See Comment, supra note 9, at 702.
In addition to their role as directors of the Fund, each of the five minority directors served on the boards of five other Anchor affiliated funds, and all but one of the directors sat on a sixth Anchor related board.
See Fogel v. Chestnutt, 533 F.2d 731, 750 (2d Cir. 1975); Nutt, A Study of Mutual Fund Independent Directors, 120 U.Pa.L.Rev. 179, 216 (1971).
Our conclusion makes it unnecessary to consider the findings of the district court that the disinterested directors were sufficiently independent to determine that the litigation be ended. We have no doubt that the five minority directors acted in good faith in all that they did.
Similarly, the plethora of cases cited by counsel dealing with the powers of boards of directors to terminate stockholder derivative suits and the effect of the demand requirement under Fed.R.Civ.P. 23.1 are inapposite.
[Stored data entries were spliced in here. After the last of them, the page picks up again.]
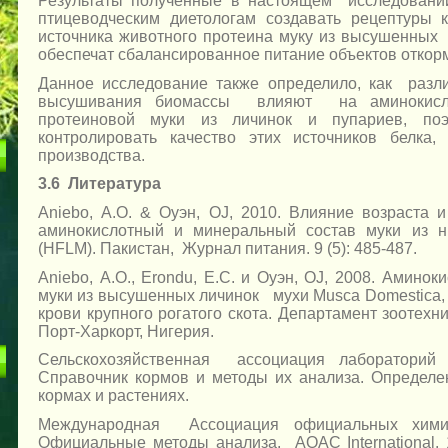
Результаты полученные в настоящем исследовани
птицеводческим диетологам создавать рецептуры 
источника животного протеина муку из высушенных 
обеспечат сбалансированное питание объектов откор
Данное исследование также определило, как раз
высушивания биомассы влияют на аминокисло
протеиновой муки из личинок и пупариев, по
контролировать качество этих источников белка
производства.
3.6 Литература
Aniebo, А.О. & Оуэн, OJ, 2010. Влияние возраста 
аминокислотный и минеральный состав муки из н
(HFLM). Пакистан, Журнал питания. 9 (5): 485-487.
Aniebo, А.О., Erondu, Е.С. и Оуэн, OJ, 2008. Амин
муки из высушенных личинок мухи Musca Domestica,
крови крупного рогатого скота. Департамент зоотех
Порт-Харкорт, Нигерия.
Сельскохозяйственная ассоциация лабораторий 
Справочник кормов и методы их анализа. Определ
кормах и растениях.
Международная Ассоциация официальных химико
Официальные методы анализа. АОАС International. 1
We base our decision on the unique nature of the investment company and its symbiotic relationship with its investment adviser; we need not reach questions of the exercise of similar power by directors of other types of corporations. Moreover, none of these cases involves the situation here, where the terminating directors owe their position as directors of the defendants in the suit.
Reversed and remanded for further proceedings.